Shoshone Barbara A. Gray-Kanatiiosh ABDO publishing Company 2003
This is a short little book, written for a younger age, but gives you an idea of the Shoshone people. They say is pronounced with two syllables and the last e making the o long. However I always used three syllables. The Shoshone people covered a wide area. The extend all the way into California, Death Valley area, through about half of the state of Nevada, into Idaho, almost to Montana and then into Wyoming and Utah. There is a map of their traditional area, which I thought was a bit large, as I knew some of the area was Ute territory. However the book explained that the Shoshone had difficulty getting guns, and therefore their traditional area was greatly reduced. When the Mormons came to Utah, the Shoshone only extended as far south as Ogden or so, and then the rest was Ute territory. There was some area which went back and forth, but the Ute Indians dominated the Uintah area.
Shoshone are a nomadic people. Tony Baca explained this to me in the Duckwater area where I lived for a couple years. The traditional people there would live in the valley during the summer, where there was water and grazing land.

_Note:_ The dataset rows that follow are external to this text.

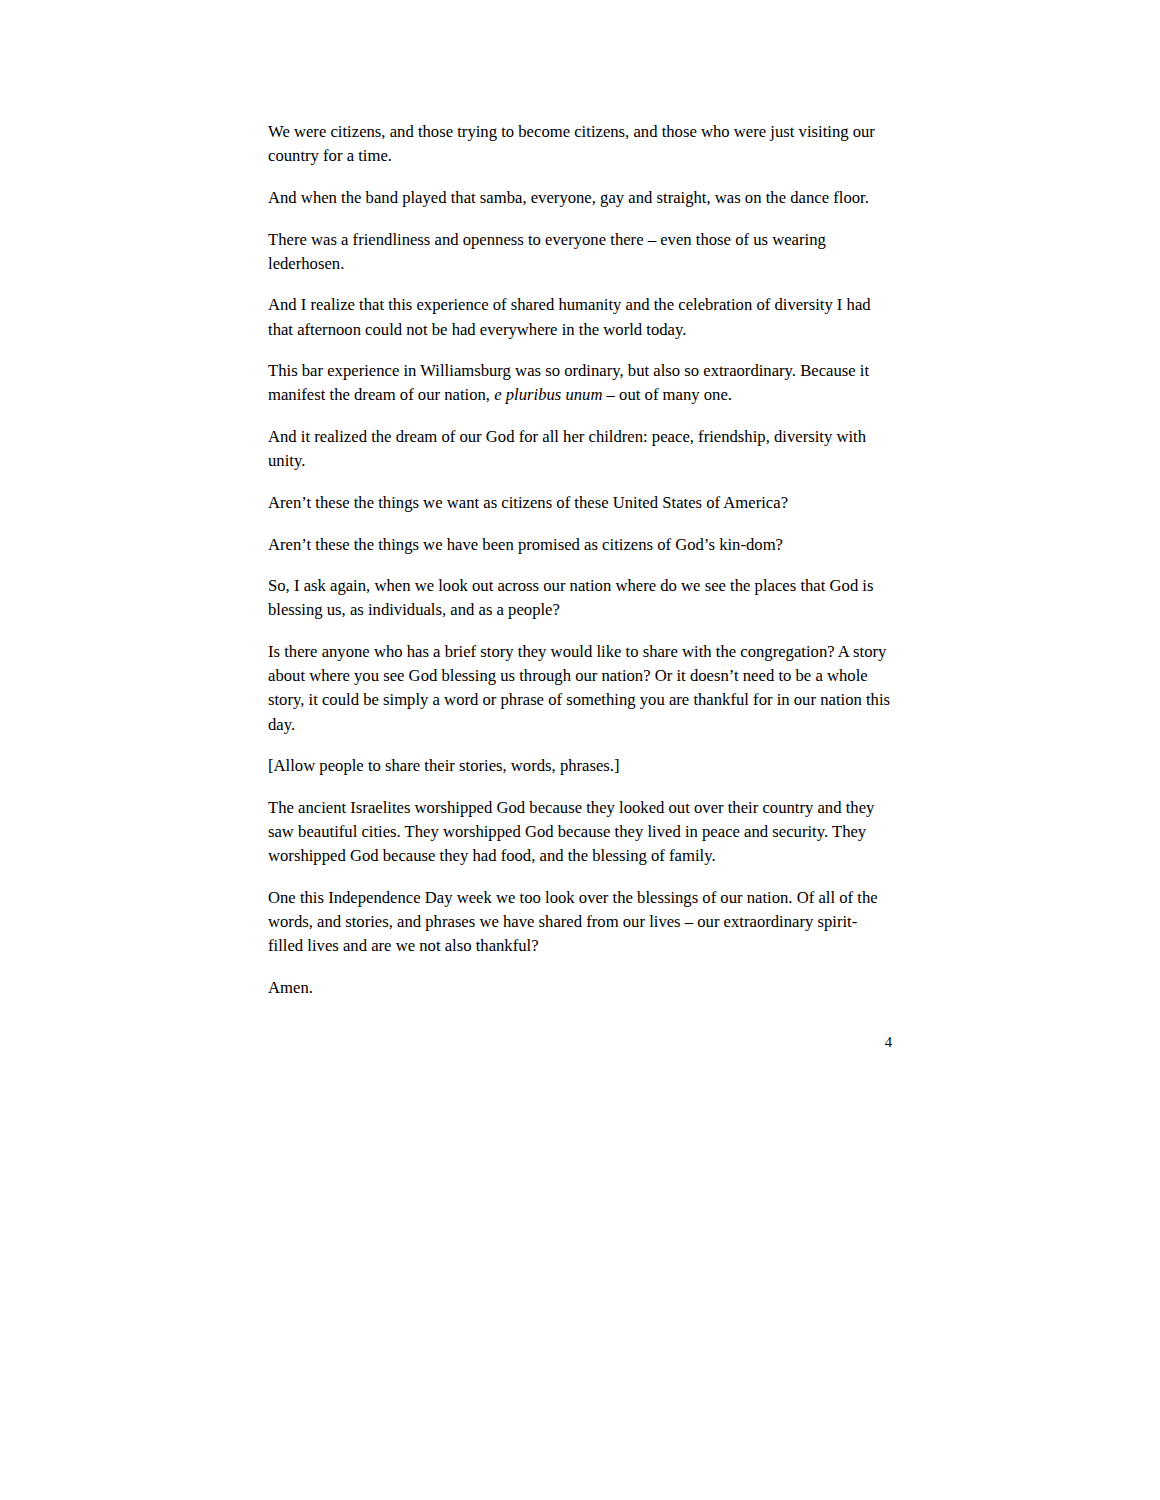We were citizens, and those trying to become citizens, and those who were just visiting our country for a time.
And when the band played that samba, everyone, gay and straight, was on the dance floor.
There was a friendliness and openness to everyone there – even those of us wearing lederhosen.
And I realize that this experience of shared humanity and the celebration of diversity I had that afternoon could not be had everywhere in the world today.
This bar experience in Williamsburg was so ordinary, but also so extraordinary. Because it manifest the dream of our nation, e pluribus unum – out of many one.
And it realized the dream of our God for all her children: peace, friendship, diversity with unity.
Aren’t these the things we want as citizens of these United States of America?
Aren’t these the things we have been promised as citizens of God’s kin-dom?
So, I ask again, when we look out across our nation where do we see the places that God is blessing us, as individuals, and as a people?
Is there anyone who has a brief story they would like to share with the congregation? A story about where you see God blessing us through our nation? Or it doesn’t need to be a whole story, it could be simply a word or phrase of something you are thankful for in our nation this day.
[Allow people to share their stories, words, phrases.]
The ancient Israelites worshipped God because they looked out over their country and they saw beautiful cities. They worshipped God because they lived in peace and security. They worshipped God because they had food, and the blessing of family.
One this Independence Day week we too look over the blessings of our nation. Of all of the words, and stories, and phrases we have shared from our lives – our extraordinary spirit-filled lives and are we not also thankful?
Amen.
4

However during the summer they would migrate to the mountains where they could keep from the warm sun, and hunt deer and larger animals.
It talked about gathering nuts, which is something I did with them. However it did not give a very good explanation. It said the children would remove the nuts from the cones. However, the cones often had to be roasted to get the nuts out. They would place their blankets under a tree. Then with a long branch with a crook or joint in it at the top, they would shake the tree vigorously so the pine cones would fallout. I imagine this is something similar to the way the acorns are harvested with the acorn tree shaker.
For food they relied on small animals caught in snares, elk, deer, pronghorn, bighorn sheep. They also would trap fish in nets, using spears or with hook and line. Women collected pinon nuts, fruits, seeds, berries wild vegetables and camas roots. They generally had a permanent community with teepees. However when they were on the move they would sleep in brush shelters or lean-tos.
Shoshone are very good at crafts. They women traditionally used porcupine quills to decorate clothing. After meeting French trappers they traded for beads which they work with needle and rawhide or quills. They are also very adept at weaving willows from which they make cradle boards for their babies, as well as baskets. Some so tight they can hold water.
It mentions two famous Shoshone, both from the eastern Shoshone (Wyoming) area.
This book is short, but it gives an interesting look at the Shoshone.